MATERIAL SHOWN
*** Block opens ***

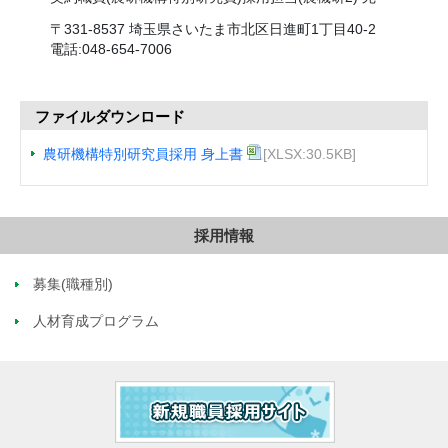
〒331-8537 埼玉県さいたま市北区日進町1丁目40-2
電話:048-654-7006
ファイルダウンロード
農研機構特別研究員採用 身上書
[XLSX:30.5KB]
採用情報
募集(職種別)
人材育成プログラム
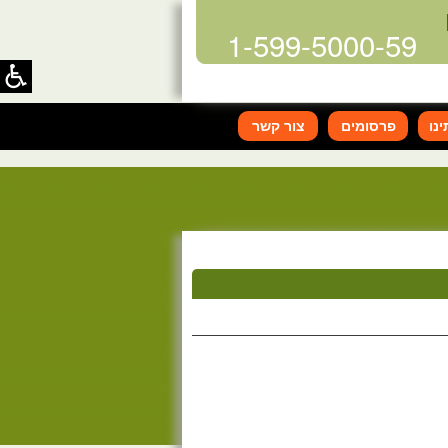
1-599-5000-59
נו
פרסומים
צור קשר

*** Block closes ***

TASK OBJECTIVE
An exact repeat of all the data is required, pictures excluded.

ANSWER TO THIS TASK
〒331-8537 埼玉県さいたま市北区日進町1丁目40-2
電話:048-654-7006
ファイルダウンロード
農研機構特別研究員採用 身上書
[XLSX:30.5KB]
採用情報
募集(職種別)
人材育成プログラム
1-599-5000-59
נו
פרסומים
צור קשר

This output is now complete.